## The task
Print the complete set of entries exactly.
Content starts
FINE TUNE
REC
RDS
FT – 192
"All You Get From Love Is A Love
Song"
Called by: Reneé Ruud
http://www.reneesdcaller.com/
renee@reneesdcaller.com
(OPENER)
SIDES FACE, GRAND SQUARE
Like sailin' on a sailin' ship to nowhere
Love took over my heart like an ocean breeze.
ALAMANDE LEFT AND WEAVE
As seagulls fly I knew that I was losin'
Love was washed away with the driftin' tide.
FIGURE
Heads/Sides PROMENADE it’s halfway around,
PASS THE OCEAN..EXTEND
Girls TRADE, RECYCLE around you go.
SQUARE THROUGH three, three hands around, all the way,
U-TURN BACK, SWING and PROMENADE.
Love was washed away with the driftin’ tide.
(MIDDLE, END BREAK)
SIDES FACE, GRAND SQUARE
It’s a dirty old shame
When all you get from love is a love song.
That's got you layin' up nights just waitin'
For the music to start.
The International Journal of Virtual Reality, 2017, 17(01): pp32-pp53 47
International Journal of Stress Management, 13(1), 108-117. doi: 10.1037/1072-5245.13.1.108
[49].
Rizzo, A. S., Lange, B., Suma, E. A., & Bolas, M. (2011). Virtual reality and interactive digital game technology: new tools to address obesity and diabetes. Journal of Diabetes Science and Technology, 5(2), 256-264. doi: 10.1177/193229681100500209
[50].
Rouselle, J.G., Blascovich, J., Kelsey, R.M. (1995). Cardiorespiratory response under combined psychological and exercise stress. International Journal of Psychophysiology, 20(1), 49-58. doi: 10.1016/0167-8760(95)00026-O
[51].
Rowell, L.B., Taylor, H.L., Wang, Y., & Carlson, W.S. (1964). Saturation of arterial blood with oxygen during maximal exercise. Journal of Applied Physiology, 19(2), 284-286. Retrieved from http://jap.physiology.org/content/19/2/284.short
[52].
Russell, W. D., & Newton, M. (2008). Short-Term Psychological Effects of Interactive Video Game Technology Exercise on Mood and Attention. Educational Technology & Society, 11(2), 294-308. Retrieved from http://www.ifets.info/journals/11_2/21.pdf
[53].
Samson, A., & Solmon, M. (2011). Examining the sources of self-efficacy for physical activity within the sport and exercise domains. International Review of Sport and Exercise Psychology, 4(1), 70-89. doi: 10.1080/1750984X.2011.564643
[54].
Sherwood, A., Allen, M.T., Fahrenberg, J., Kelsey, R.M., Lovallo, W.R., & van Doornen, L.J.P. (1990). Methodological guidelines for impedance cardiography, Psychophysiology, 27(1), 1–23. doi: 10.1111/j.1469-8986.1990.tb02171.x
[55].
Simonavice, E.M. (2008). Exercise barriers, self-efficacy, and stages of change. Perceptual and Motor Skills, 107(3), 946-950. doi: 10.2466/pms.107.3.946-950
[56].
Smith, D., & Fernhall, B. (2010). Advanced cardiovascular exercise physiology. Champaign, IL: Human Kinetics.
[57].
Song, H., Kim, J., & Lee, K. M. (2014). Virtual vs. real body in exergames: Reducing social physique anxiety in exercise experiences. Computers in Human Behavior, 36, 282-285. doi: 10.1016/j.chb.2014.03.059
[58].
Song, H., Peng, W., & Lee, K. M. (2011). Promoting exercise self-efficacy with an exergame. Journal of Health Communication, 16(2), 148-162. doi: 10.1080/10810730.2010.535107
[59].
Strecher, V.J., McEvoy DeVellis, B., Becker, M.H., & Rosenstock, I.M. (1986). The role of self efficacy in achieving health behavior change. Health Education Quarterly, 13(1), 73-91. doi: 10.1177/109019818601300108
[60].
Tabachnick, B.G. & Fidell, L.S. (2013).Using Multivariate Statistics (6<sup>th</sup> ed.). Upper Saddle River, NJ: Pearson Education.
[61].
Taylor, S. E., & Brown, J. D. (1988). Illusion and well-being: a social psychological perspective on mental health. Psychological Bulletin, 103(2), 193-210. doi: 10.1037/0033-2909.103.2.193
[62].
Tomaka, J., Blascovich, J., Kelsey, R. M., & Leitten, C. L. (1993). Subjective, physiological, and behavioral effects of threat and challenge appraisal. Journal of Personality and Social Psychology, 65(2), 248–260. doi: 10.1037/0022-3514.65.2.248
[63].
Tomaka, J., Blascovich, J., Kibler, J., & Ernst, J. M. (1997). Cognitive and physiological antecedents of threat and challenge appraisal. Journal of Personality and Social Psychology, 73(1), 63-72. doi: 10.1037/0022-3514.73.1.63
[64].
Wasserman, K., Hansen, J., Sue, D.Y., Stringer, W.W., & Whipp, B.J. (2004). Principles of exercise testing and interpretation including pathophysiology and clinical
Content ends
## Problem solution
FINE TUNE
REC
RDS
FT – 192
"All You Get From Love Is A Love
Song"
Called by: Reneé Ruud
http://www.reneesdcaller.com/
renee@reneesdcaller.com
(OPENER)
SIDES FACE, GRAND SQUARE
Like sailin' on a sailin' ship to nowhere
Love took over my heart like an ocean breeze.
ALAMANDE LEFT AND WEAVE
As seagulls fly I knew that I was losin'
Love was washed away with the driftin' tide.
FIGURE
Heads/Sides PROMENADE it’s halfway around,
PASS THE OCEAN..EXTEND
Girls TRADE, RECYCLE around you go.
SQUARE THROUGH three, three hands around, all the way,
U-TURN BACK, SWING and PROMENADE.
Love was washed away with the driftin’ tide.
(MIDDLE, END BREAK)
SIDES FACE, GRAND SQUARE
It’s a dirty old shame
When all you get from love is a love song.
That's got you layin' up nights just waitin'
For the music to start.
The International Journal of Virtual Reality, 2017, 17(01): pp32-pp53 47
International Journal of Stress Management, 13(1), 108-117. doi: 10.1037/1072-5245.13.1.108
[49].
Rizzo, A. S., Lange, B., Suma, E. A., & Bolas, M. (2011). Virtual reality and interactive digital game technology: new tools to address obesity and diabetes. Journal of Diabetes Science and Technology, 5(2), 256-264. doi: 10.1177/193229681100500209
[50].
Rouselle, J.G., Blascovich, J., Kelsey, R.M. (1995). Cardiorespiratory response under combined psychological and exercise stress. International Journal of Psychophysiology, 20(1), 49-58. doi: 10.1016/0167-8760(95)00026-O
[51].
Rowell, L.B., Taylor, H.L., Wang, Y., & Carlson, W.S. (1964). Saturation of arterial blood with oxygen during maximal exercise. Journal of Applied Physiology, 19(2), 284-286. Retrieved from http://jap.physiology.org/content/19/2/284.short
[52].
Russell, W. D., & Newton, M. (2008). Short-Term Psychological Effects of Interactive Video Game Technology Exercise on Mood and Attention. Educational Technology & Society, 11(2), 294-308. Retrieved from http://www.ifets.info/journals/11_2/21.pdf
[53].
Samson, A., & Solmon, M. (2011). Examining the sources of self-efficacy for physical activity within the sport and exercise domains. International Review of Sport and Exercise Psychology, 4(1), 70-89. doi: 10.1080/1750984X.2011.564643
[54].
Sherwood, A., Allen, M.T., Fahrenberg, J., Kelsey, R.M., Lovallo, W.R., & van Doornen, L.J.P. (1990). Methodological guidelines for impedance cardiography, Psychophysiology, 27(1), 1–23. doi: 10.1111/j.1469-8986.1990.tb02171.x
[55].
Simonavice, E.M. (2008). Exercise barriers, self-efficacy, and stages of change. Perceptual and Motor Skills, 107(3), 946-950. doi: 10.2466/pms.107.3.946-950
[56].
Smith, D., & Fernhall, B. (2010). Advanced cardiovascular exercise physiology. Champaign, IL: Human Kinetics.
[57].
Song, H., Kim, J., & Lee, K. M. (2014). Virtual vs. real body in exergames: Reducing social physique anxiety in exercise experiences. Computers in Human Behavior, 36, 282-285. doi: 10.1016/j.chb.2014.03.059
[58].
Song, H., Peng, W., & Lee, K. M. (2011). Promoting exercise self-efficacy with an exergame. Journal of Health Communication, 16(2), 148-162. doi: 10.1080/10810730.2010.535107
[59].
Strecher, V.J., McEvoy DeVellis, B., Becker, M.H., & Rosenstock, I.M. (1986). The role of self efficacy in achieving health behavior change. Health Education Quarterly, 13(1), 73-91. doi: 10.1177/109019818601300108
[60].
Tabachnick, B.G. & Fidell, L.S. (2013).Using Multivariate Statistics (6<sup>th</sup> ed.). Upper Saddle River, NJ: Pearson Education.
[61].
Taylor, S. E., & Brown, J. D. (1988). Illusion and well-being: a social psychological perspective on mental health. Psychological Bulletin, 103(2), 193-210. doi: 10.1037/0033-2909.103.2.193
[62].
Tomaka, J., Blascovich, J., Kelsey, R. M., & Leitten, C. L. (1993). Subjective, physiological, and behavioral effects of threat and challenge appraisal. Journal of Personality and Social Psychology, 65(2), 248–260. doi: 10.1037/0022-3514.65.2.248
[63].
Tomaka, J., Blascovich, J., Kibler, J., & Ernst, J. M. (1997). Cognitive and physiological antecedents of threat and challenge appraisal. Journal of Personality and Social Psychology, 73(1), 63-72. doi: 10.1037/0022-3514.73.1.63
[64].
Wasserman, K., Hansen, J., Sue, D.Y., Stringer, W.W., & Whipp, B.J. (2004). Principles of exercise testing and interpretation including pathophysiology and clinical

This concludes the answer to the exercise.